A quorum is represented by a strict majority of nodes in a ZooKeeper ensemble.
Reads are always read from the ZooKeeper server connected to the client, so their performance doesn't change as the number of servers in the ensemble changes. However, writes are successful only when written to a quorum of nodes. This means that the write performance decreases as the number of nodes in the ensemble increases since writes have to be written to and coordinated among more servers.
The beauty of ZooKeeper is that it is up to you how many servers you want to run. If you would like to run one server, that's fine from ZooKeeper's perspective; you just won't have a highly reliable or available system. A three-node ZooKeeper ensemble will support one failure without loss of service, which is probably fine for most users and arguably the most common deployment topology. However, to be safe, use five nodes in your ensemble.
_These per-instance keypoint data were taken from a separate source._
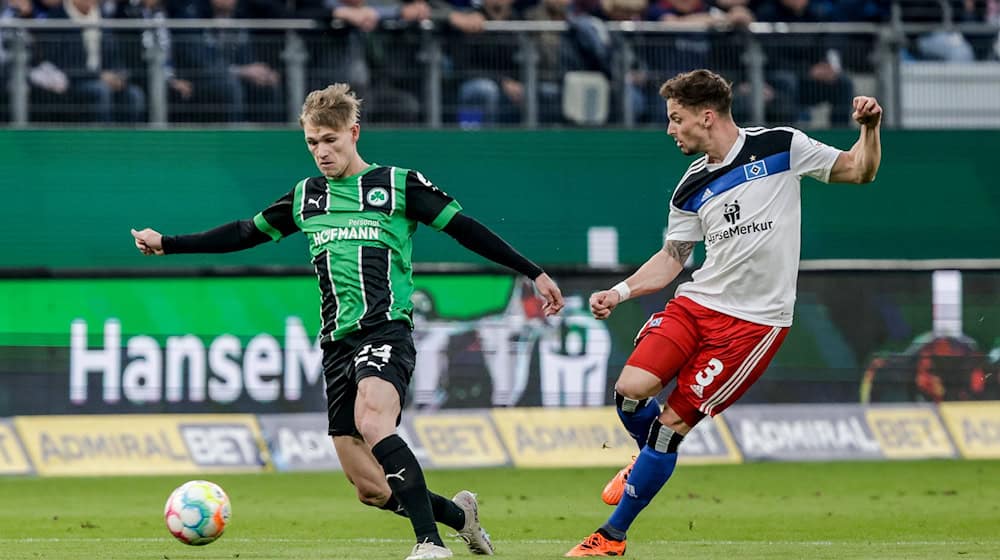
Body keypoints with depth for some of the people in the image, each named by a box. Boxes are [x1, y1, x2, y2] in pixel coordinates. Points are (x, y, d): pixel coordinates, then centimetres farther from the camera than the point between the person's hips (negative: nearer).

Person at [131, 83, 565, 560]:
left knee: (372, 417, -36)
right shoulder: (306, 197, 18)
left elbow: (466, 229, 6)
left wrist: (533, 274, 2)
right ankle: (458, 515, 23)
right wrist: (167, 244, 22)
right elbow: (246, 233, 26)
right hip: (337, 342, 5)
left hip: (386, 329, -5)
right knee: (371, 489, -2)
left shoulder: (398, 184, 6)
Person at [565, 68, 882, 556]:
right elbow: (672, 257, 16)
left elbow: (859, 171, 5)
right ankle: (651, 461, 20)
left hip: (754, 320, -4)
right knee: (630, 389, -15)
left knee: (672, 423, -7)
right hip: (697, 301, 4)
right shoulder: (690, 190, 8)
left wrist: (869, 128, -13)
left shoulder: (781, 147, -3)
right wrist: (620, 292, 3)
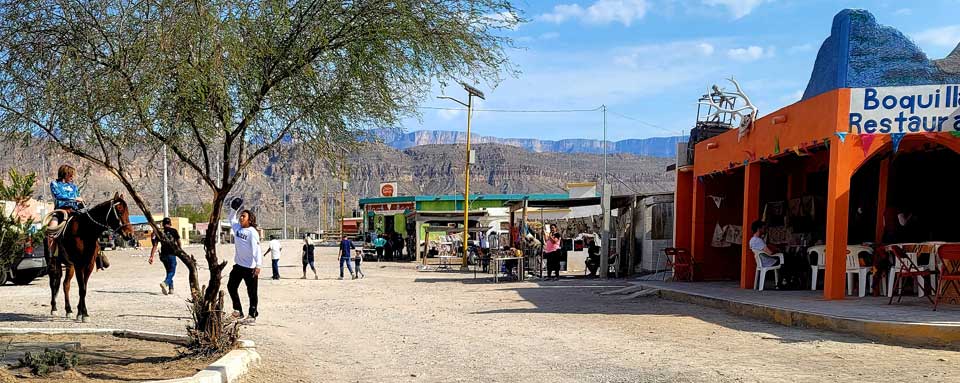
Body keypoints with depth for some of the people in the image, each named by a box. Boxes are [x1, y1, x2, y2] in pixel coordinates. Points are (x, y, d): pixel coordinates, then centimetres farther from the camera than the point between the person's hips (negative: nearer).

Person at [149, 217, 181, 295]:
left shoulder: (159, 232, 5)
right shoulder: (174, 231, 0)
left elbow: (155, 246, 0)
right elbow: (179, 243, 4)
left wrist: (151, 257, -2)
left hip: (163, 255, 4)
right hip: (171, 254, -3)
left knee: (169, 271, 18)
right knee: (172, 272, 0)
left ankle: (171, 289, 17)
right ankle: (165, 283, -28)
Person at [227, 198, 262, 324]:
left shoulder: (252, 232, -15)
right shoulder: (237, 228, 6)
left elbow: (256, 249, -22)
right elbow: (232, 219, 28)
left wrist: (258, 266, -28)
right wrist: (233, 209, 11)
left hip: (250, 267, -8)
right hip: (238, 265, 8)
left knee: (252, 292, 1)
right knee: (231, 286, 13)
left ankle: (252, 315, 11)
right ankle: (238, 310, 24)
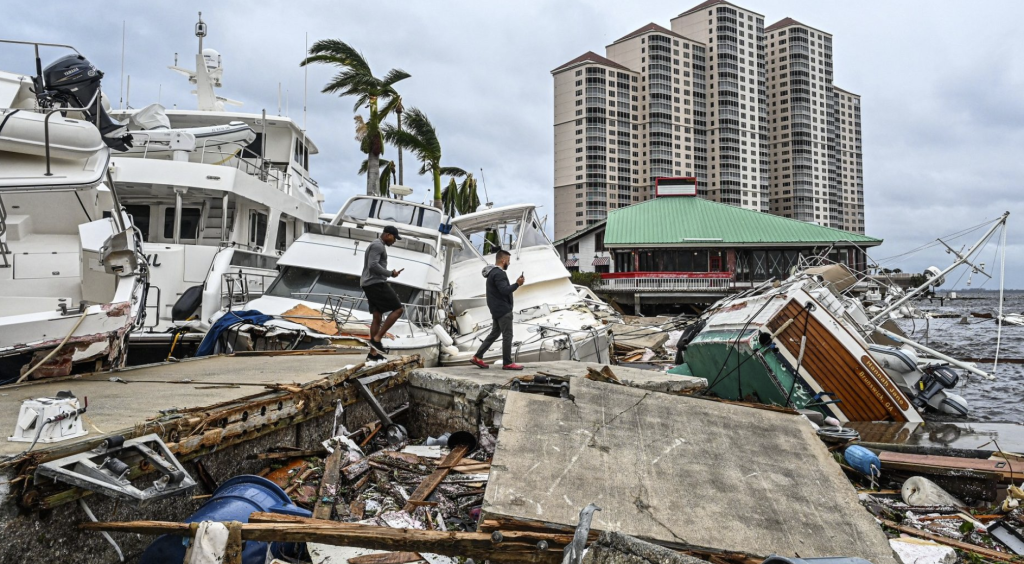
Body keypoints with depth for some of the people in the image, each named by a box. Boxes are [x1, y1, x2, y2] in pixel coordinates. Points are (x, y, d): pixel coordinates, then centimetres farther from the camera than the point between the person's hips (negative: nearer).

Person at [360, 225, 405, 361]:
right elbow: (373, 266, -22)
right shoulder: (378, 245, -11)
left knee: (377, 317, 9)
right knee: (398, 309, -8)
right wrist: (390, 273, -12)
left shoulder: (376, 246, 23)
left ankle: (373, 353, 9)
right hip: (376, 283, -11)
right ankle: (376, 339, -9)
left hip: (369, 285, 11)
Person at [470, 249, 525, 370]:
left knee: (494, 333, 15)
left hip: (496, 310, 11)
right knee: (507, 336, -3)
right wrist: (517, 284, -19)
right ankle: (507, 363, 3)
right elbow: (505, 290, -27)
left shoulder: (492, 272, 16)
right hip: (503, 310, -11)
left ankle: (477, 357, 14)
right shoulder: (498, 273, -18)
A five-node ensemble allows you to take one server out for maintenance or rolling upgrade and still be able to withstand a second unexpected failure without interruption of service.
In short three, five, or seven is the most typical number of nodes in a ZooKeeper ensemble. Keep in mind that the size of your ZooKeeper ensemble has little to do with the size of the nodes in your distributed system. The nodes in your distributed system would be clients to the ZooKeeper ensemble, and each ZooKeeper server can handle a large number of clients scalably.
NOTE: Because a quorum of servers is necessary for progress, ZooKeeper cannot make progress in the case that enough servers have permanently failed that no quorum can be formed. It is OK if servers are brought down and eventually boot up again, but for progress to be made, a quorum must eventually boot up.